Cancer genomics in precision oncology
In the past, cancer was defined in terms of the tissue-of-origin – if a cancer originated in the lung, it is lung cancer. With the dawn of tumour sequencing, we now have an insight into the many different subsets of cells within a cancer and how these are defined based on their patterns of genetic alterations.
In the clinic, this has seen us move from treatment determined by the location of the tumour in the body, to considering the molecular patterns present in cancers and treating them accordingly. In clinical trials, we have seen a similar shift towards small, focused patient populations to test treatments, and drugs that are matched to specific mutations in a patient’s cancer. Ultimately, this has led to better responses to treatment.
As a field, we have also become more aware that each cancer is unique to the patient – and that this is based on DNA mutations that cause certain cells to act abnormally. As many as 15% of people with cancer have mutations that make chemotherapy an ineffective option. This is because the mutations cause the cancer cells to have increased resistance to chemotherapy drugs, for example by blocking their ability to enter the cell and destroy the DNA. Therefore, researchers are working to fully understand the genetic makeup of different cancers to help doctors select better treatments that target the specific mutations in each patient’s cancer cells.
NGS and genomic data
NGS data has proven instrumental in developing targeted therapies (drugs that directly attack cancer by altering expression of crucial oncogenes) and immunotherapies in precision oncology. NGS methods and bioinformatics platforms have generated oceans of cancer genomics data which has been used to target aggressive cancers that do not respond, or respond poorly, to conventional treatment options.
NGS was used to obtain massive amounts of genomic data from cancer patients with acute myeloid leukaemia, which later expanded to other solid tumours, and now forms The Cancer Genome Atlas (TCGA). NGS profiles from a host of tumours can assist in the creation of targeted therapies by identifying mutations in signalling pathways and blocking them with existing or novel drugs.

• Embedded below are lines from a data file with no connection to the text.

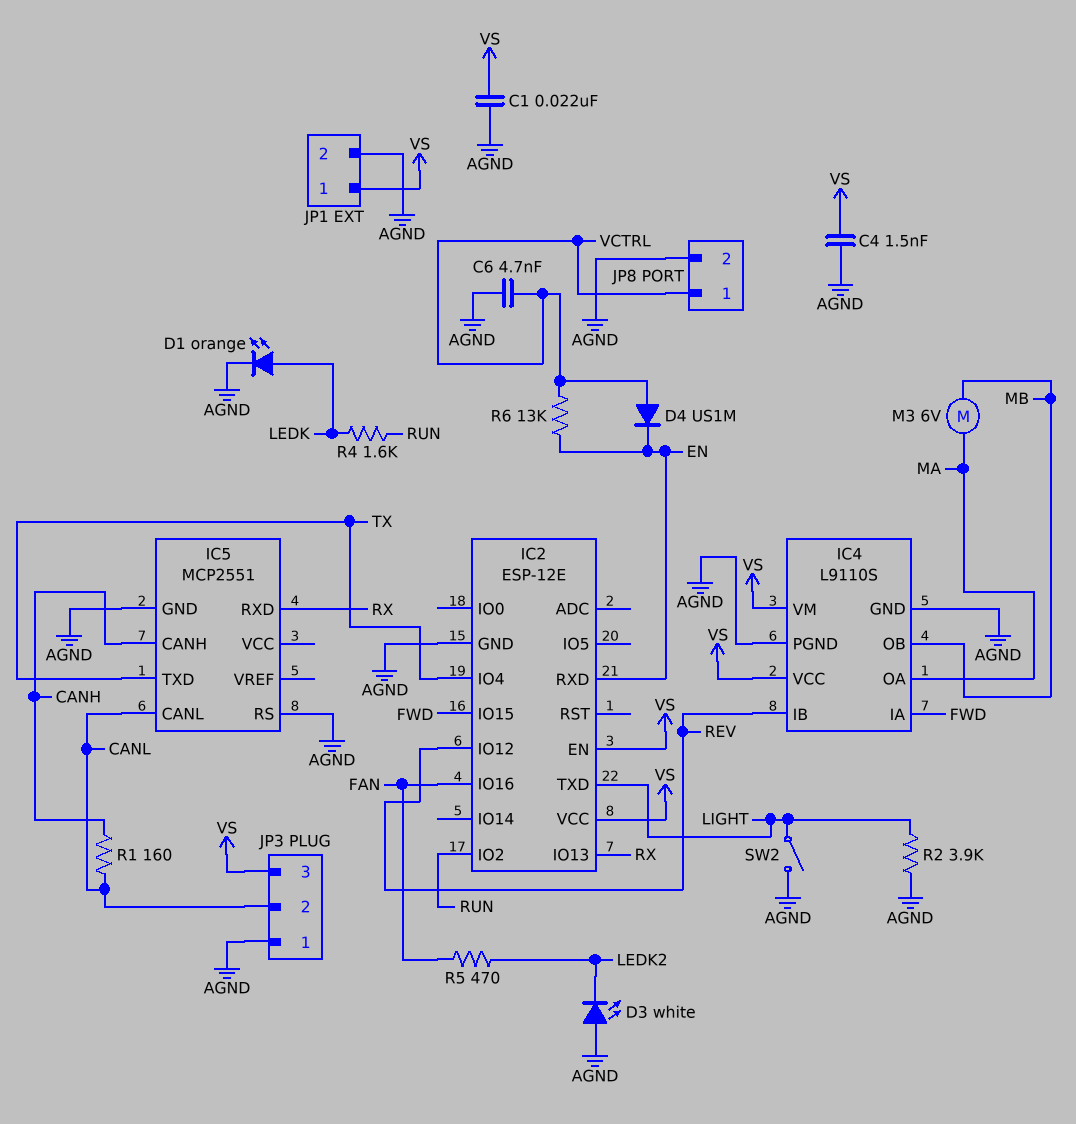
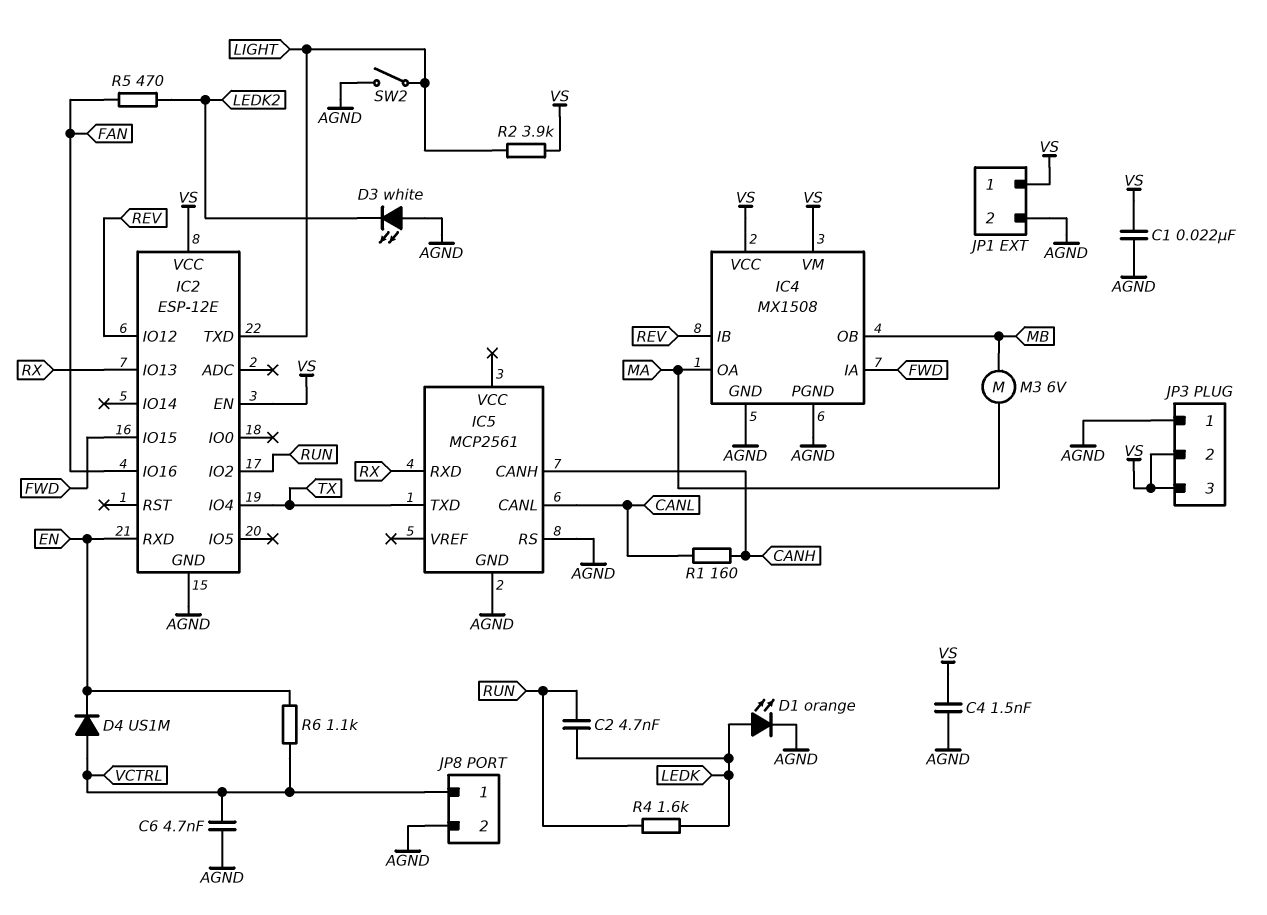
C2: none -> 4.7nF (LEDK, RUN)
IC4: L9110S -> MX1508
IC5: MCP2551 -> MCP2561
JP3 pin 2: CANL -> VS
R2: 3.9k (AGND, LIGHT) -> 3.9k (LIGHT, VS)
R6: 13k (EN, VCTRL) -> 1.1k (EN, VCTRL)

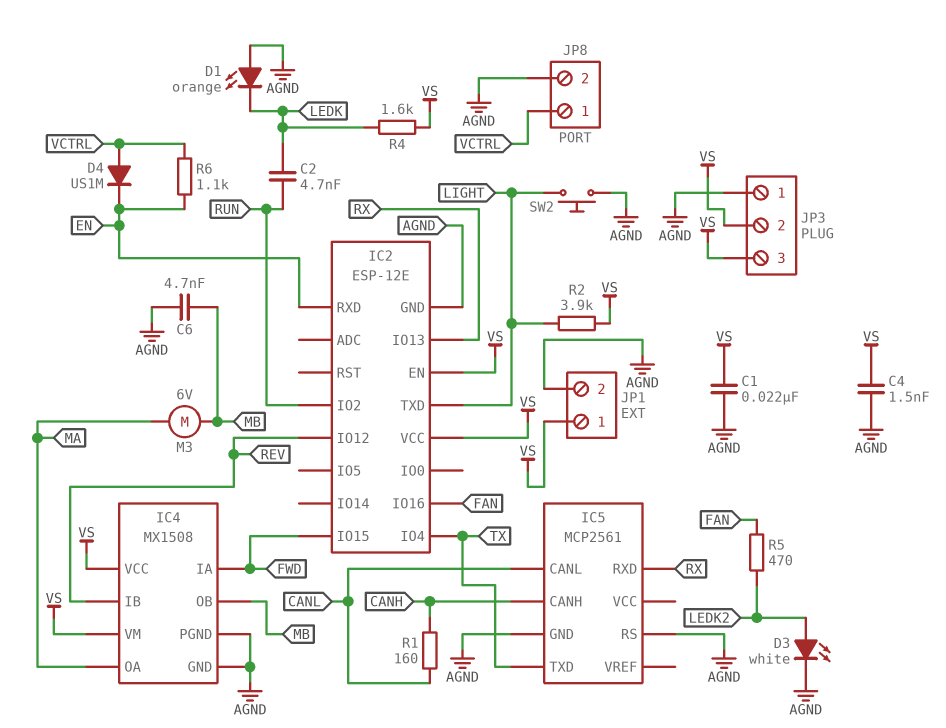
C6: 4.7nF (AGND, VCTRL) -> 4.7nF (AGND, MB)
D1: LED orange (A LEDK, K AGND) -> LED orange (A AGND, K LEDK)
D3: LED white (A AGND, K LEDK2) -> LED white (A LEDK2, K AGND)
R4: 1.6k (LEDK, RUN) -> 1.6k (LEDK, VS)
SW2: switch (AGND, LIGHT) -> button (AGND, LIGHT)

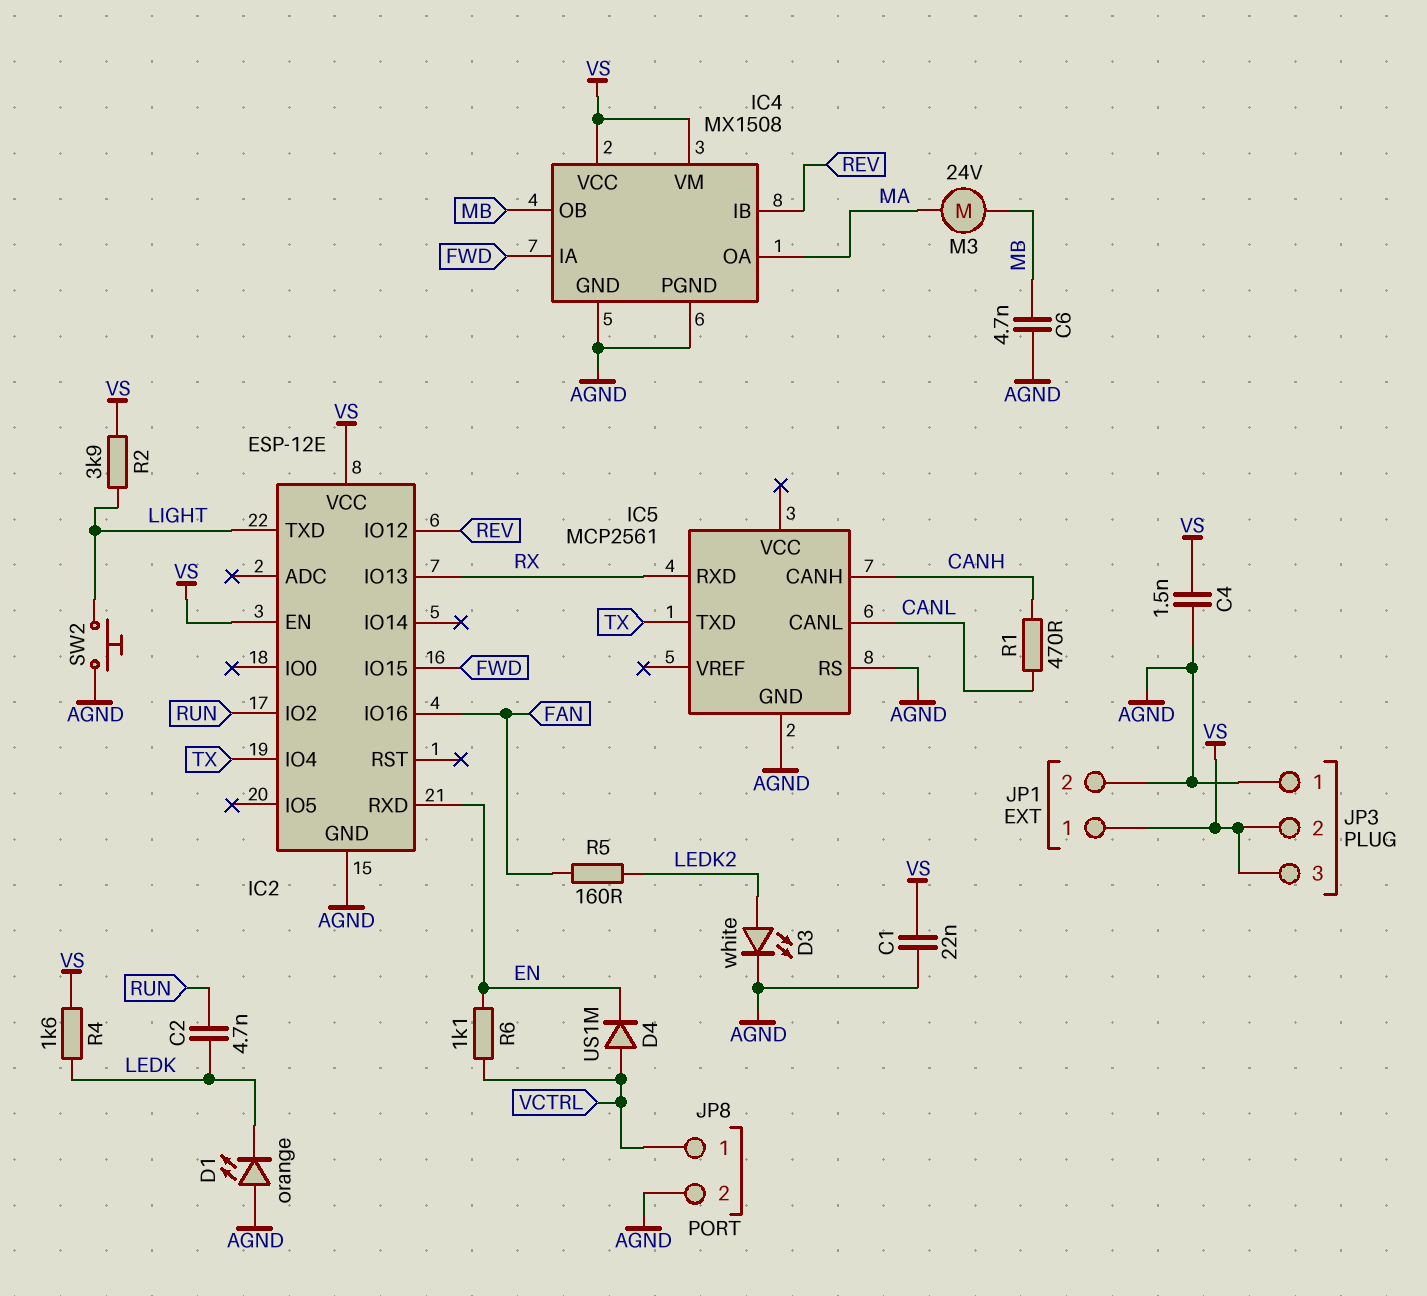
M3: motor 6V (MA, MB) -> motor 24V (MA, MB)
R1: 160 (CANH, CANL) -> 470 (CANH, CANL)
R5: 470 (FAN, LEDK2) -> 160 (FAN, LEDK2)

Several onco-immunotherapy drugs have been developed and approved by the FDA in recent years, including pembrolizumab, atezolizumab and pembrolizumab. These are all checkpoint inhibitors that harness monoclonal antibodies (MABs) to mimic natural antibodies and trigger an immune response to certain cancer types, or by bolstering the immune system in mounting an attack on cancer cells.
Genomic screening could help identify those patients most likely to respond to this form of treatment. For example, tumour mutational burden (TMB) is the total number of somatic mutations per coding area of a tumour genome. Tumours with a high TMB are more likely to express neoantigens and induce stronger responses to immune checkpoint inhibitor therapy. Testing for TMB could prove useful in selecting patients for potential treatments and increasing the overall response rate for immunotherapies.
Similarly, immunotherapy could prove useful in cancers with a defective DNA mismatch repair gene. These cancers will often demonstrate microsatellite instability (MSI) – an inconsistent number of nucleotide repeats compared to normal tissue. Following advances in MSI detection technology, it is now possible to identify those patients exhibiting MSI-high tumours who may benefit from targeted immunotherapy.